+++ Passage shown

Implementation of "Slow-Fast Auditory Streams for Audio Recognition, ICASSP, 2021" in PyTorch

Last update: Dec 07, 2022

Overview

Auditory Slow-Fast

This repository implements the model proposed in the paper:

Evangelos Kazakos, Arsha Nagrani, Andrew Zisserman, Dima Damen, Slow-Fast Auditory Streams for Audio Recognition, ICASSP, 2021

Project's webpage

arXiv paper

Citing

When using this code, kindly reference:

@ARTICLE{Kazakos2021SlowFastAuditory,
   title={Slow-Fast Auditory Streams For Audio Recognition},
   author={Kazakos, Evangelos and Nagrani, Arsha and Zisserman, Andrew and Damen, Dima},
           journal   = {CoRR},
           volume    = {abs/2103.03516},
           year      = {2021},
           ee        = {https://arxiv.org/abs/2103.03516},
}

Pretrained models

You can download our pretrained models on VGG-Sound and EPIC-KITCHENS-100:

Slow-Fast (EPIC-KITCHENS-100) link
Slow (EPIC-KITCHENS-100) link
Fast (EPIC-KITCHENS-100) link
Slow-Fast (VGG-Sound) link
Slow (VGG-Sound) link
Fast (VGG-Sound) link

Preparation

Requirements:
- PyTorch 1.7.1
- librosa: conda install -c conda-forge librosa
- h5py: conda install h5py
- wandb: pip install wandb
- fvcore: pip install 'git+https://github.com/facebookresearch/fvcore'
- simplejson: pip install simplejson
- psutil: pip install psutil
- tensorboard: pip install tensorboard
Add this repository to $PYTHONPATH.

++++++
+++ Given material

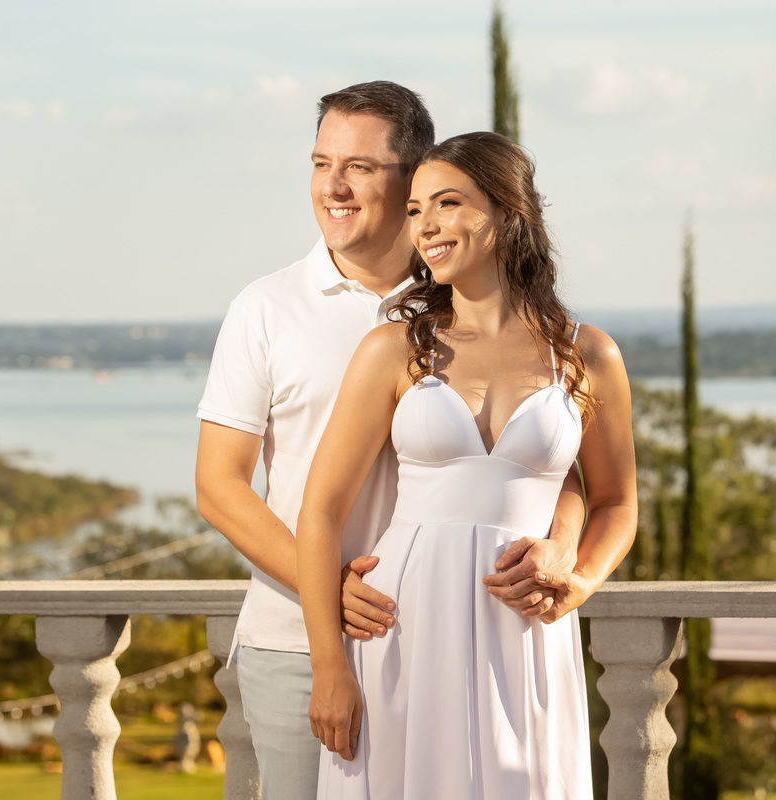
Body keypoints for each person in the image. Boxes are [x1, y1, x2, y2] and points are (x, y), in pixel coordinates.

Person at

++++++

■ Tasks
[1] Which requirements on the Slow-Fast repository page are installed with pip?
[2] Answer these questions from the Slow-Fast repository page:
(a) Which version of PyTorch is required?
(b) On which two datasets are the pretrained models offered?
(c) At which conference, and in which year, was the paper presented?
The listing has no connection to the Slow-Fast repository page.

■ Task-by-task solutions
[1] wandb, fvcore, simplejson, psutil, tensorboard

[2]
(a) PyTorch 1.7.1
(b) VGG-Sound and EPIC-KITCHENS-100
(c) ICASSP, 2021